# [WHAT IS NEEDED]
Which lines of the records contain the string "générateur"? List each of them, matching case.
[[ INPUT, beginning ]]
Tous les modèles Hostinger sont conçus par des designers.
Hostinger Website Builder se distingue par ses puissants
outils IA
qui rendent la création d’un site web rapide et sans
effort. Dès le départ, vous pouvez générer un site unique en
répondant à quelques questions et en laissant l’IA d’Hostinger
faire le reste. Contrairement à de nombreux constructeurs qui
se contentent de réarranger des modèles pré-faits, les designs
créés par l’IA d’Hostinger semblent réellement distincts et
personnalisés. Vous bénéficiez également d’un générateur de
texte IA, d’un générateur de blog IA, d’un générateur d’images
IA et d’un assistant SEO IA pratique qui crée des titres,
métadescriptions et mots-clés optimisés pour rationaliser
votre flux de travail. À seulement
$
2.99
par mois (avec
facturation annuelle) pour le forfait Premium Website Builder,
[[ INPUT, end ]]
# [ANSWER AREA]
personnalisés. Vous bénéficiez également d’un générateur de
texte IA, d’un générateur de blog IA, d’un générateur d’images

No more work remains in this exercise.